TEXTE SOURCE:

....

B. DES CRÉDITS LARGEMENT ABONDÉS PAR DES DÉPENSES FISCALES ET DES CRÉDITS DE LA MISSION « DÉFENSE »
Les moyens de la mission sont largement abondés par des vecteurs que ses crédits ne retracent pas. Il s'agit de financements issus d'autres missions budgétaires au bénéfice de politiques portées par la mission « anciens combattants » ou d'avantages fiscaux ou sociaux attribués à tout ou partie des anciens combattants.
La prise en compte des seuls avantages fiscaux conduit à rehausser significativement l'effort de la Nation envers les anciens combattants.
Ainsi, les dépenses fiscales rattachées à la mission sont évaluées à 598 millions d'euros pour 2025. Ce montant représente 31 % des crédits budgétaires de la mission. Sur ces 598 millions d'euros, la demi-part fiscale attribuée aux titulaires de la carte du combattant et à leurs veuves de plus de 74 ans représente 481 millions d'euros.
1. Des actions abondées par des crédits extérieurs à la mission et provenant notamment de la mission « Défense »
Certaines politiques publiques financées par la mission, notamment celles prévues à l'action 08 « liens armée-jeunesse » du programme 169 (la Journée Défense et Citoyenneté (JDC) et le Service Militaire Volontaire (SMV)), sollicitent des moyens qui sont loin d'être exhaustivement retracés par les dotations ouvertes en loi de finances au titre de la mission « Anciens combattants » elle-même. En 2025, les crédits extérieurs à la mission « Anciens combattants » représentent 70 % du financement de la JDC.

....

JEU DE DONNÉES:
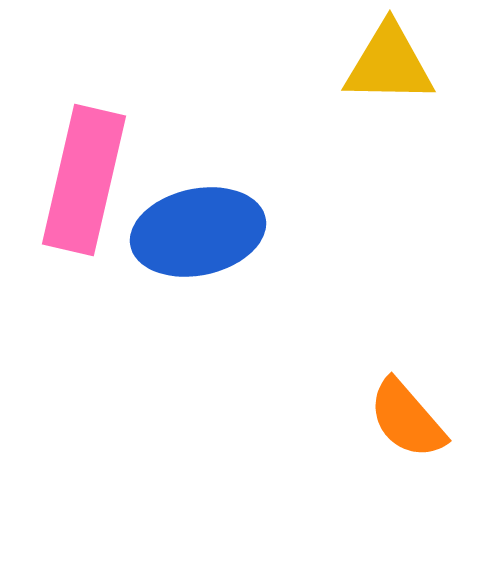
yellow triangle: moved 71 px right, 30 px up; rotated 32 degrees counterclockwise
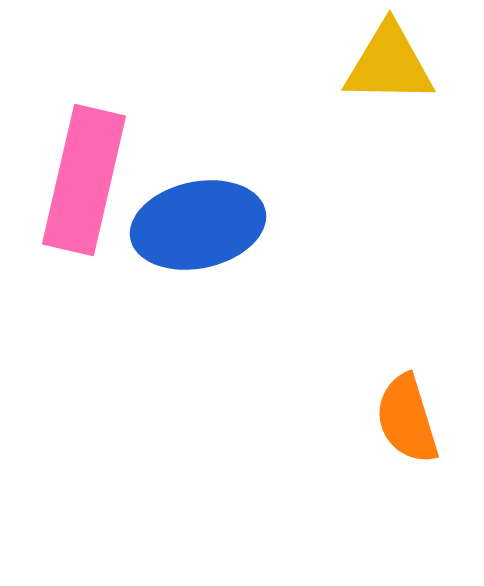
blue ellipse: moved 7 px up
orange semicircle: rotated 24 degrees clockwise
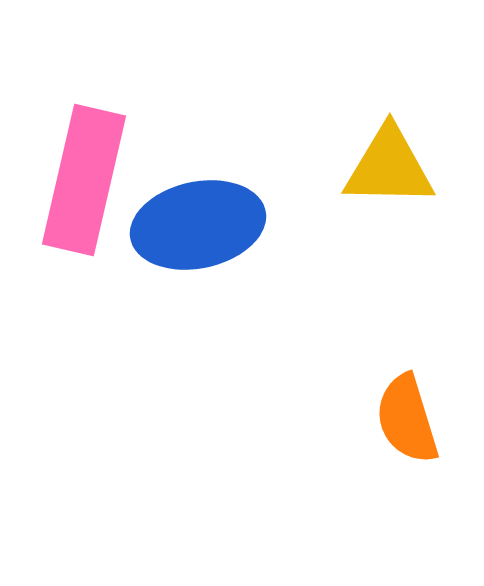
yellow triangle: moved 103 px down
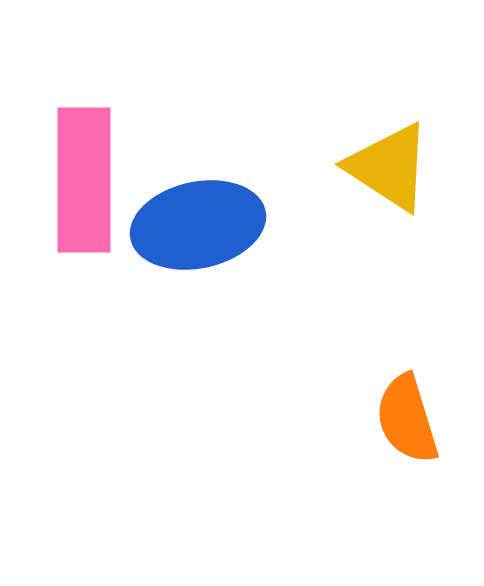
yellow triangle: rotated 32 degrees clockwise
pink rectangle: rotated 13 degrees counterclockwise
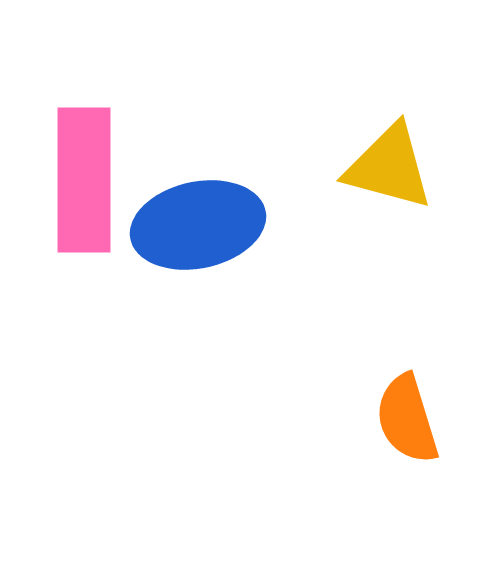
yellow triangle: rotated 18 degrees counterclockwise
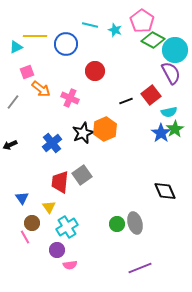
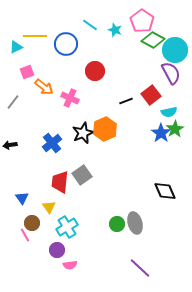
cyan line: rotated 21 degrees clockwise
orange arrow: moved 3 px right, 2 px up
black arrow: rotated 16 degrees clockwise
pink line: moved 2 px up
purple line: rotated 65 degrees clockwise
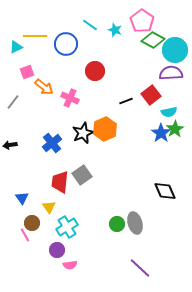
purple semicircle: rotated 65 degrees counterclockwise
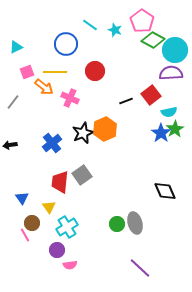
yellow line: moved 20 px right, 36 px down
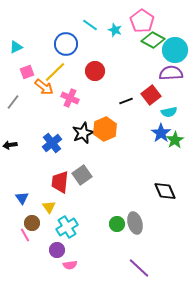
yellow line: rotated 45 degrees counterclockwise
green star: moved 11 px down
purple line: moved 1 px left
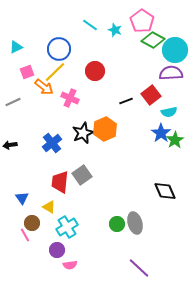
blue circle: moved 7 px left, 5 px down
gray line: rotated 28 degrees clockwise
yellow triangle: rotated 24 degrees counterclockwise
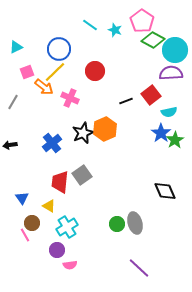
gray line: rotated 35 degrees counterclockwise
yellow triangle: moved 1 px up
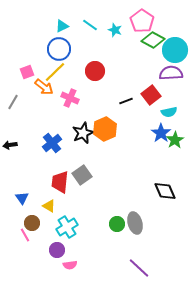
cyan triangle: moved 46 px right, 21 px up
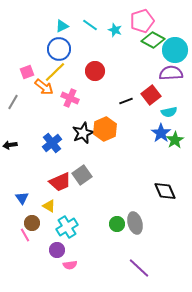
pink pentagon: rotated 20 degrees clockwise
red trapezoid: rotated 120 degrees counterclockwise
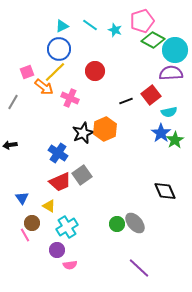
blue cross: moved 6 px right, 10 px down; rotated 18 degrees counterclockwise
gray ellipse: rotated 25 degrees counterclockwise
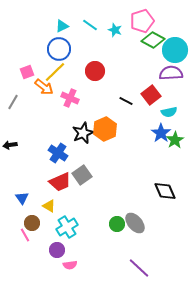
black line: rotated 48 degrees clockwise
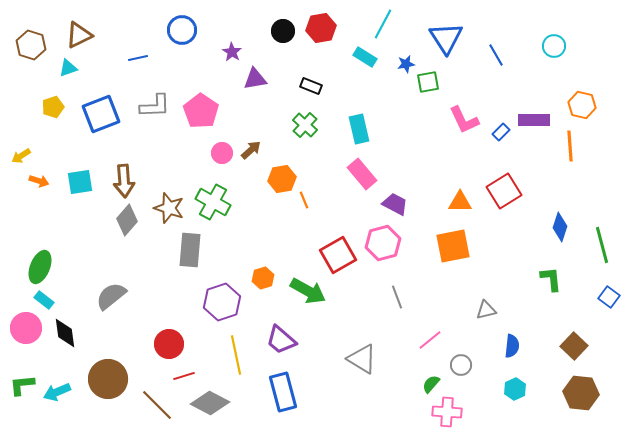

....

À FAIRE:
**a)** Recopiez fidèlement le passage du texte sur les crédits des anciens combattants, en commençant par « B. DES CRÉDITS » et en poursuivant jusqu'à « les anciens combattants. ».
**b)** D'après le texte sur les crédits des anciens combattants, quelle part du financement de la JDC proviennent en 2025 de crédits extérieurs à la mission « Anciens combattants » ?
**c)** Écrivez la suite du texte sur les crédits des anciens combattants, à partir de sa dernière phrase.
Les enregistrements ne sont pas nécessaires ici.

CORRIGÉ DES EXERCICES:
**a)**
B. DES CRÉDITS LARGEMENT ABONDÉS PAR DES DÉPENSES FISCALES ET DES CRÉDITS DE LA MISSION « DÉFENSE »
Les moyens de la mission sont largement abondés par des vecteurs que ses crédits ne retracent pas. Il s'agit de financements issus d'autres missions budgétaires au bénéfice de politiques portées par la mission « anciens combattants » ou d'avantages fiscaux ou sociaux attribués à tout ou partie des anciens combattants.
La prise en compte des seuls avantages fiscaux conduit à rehausser significativement l'effort de la Nation envers les anciens combattants.

**b)** 70 %

**c)**
La situation du SMV est plus complexe, ce dispositif bénéficiant de crédits provenant à la fois de la présente mission, de la mission « Défense », des régions et de financements européens, rendant la programmation budgétaire particulièrement opaque, ce qu'il convient de regretter. Ce dernier est financé à hauteur de 90 % par des crédits hors mission.
En dehors du lien armées-jeunesse, l'évaluation du concours de la mission « Direction de l'action du Gouvernement » à la politique de réparation en faveur des victimes de l'Occupation couvert par le programme 158 n'est pas accessible. Ne l'est pas davantage la contribution, en matière de coût, du ministère de la culture aux objectifs poursuivis par la politique de réparation des préjudices subis par les victimes de spoliations antisémites alors même qu'une cellule spécifiquement dédiée a été instituée à cet effet.
Le rapporteur spécial regrette que les informations indisponibles dans les documents budgétaires aboutissent à méconnaître la réalité des efforts publics effectivement consacrés à ces actions.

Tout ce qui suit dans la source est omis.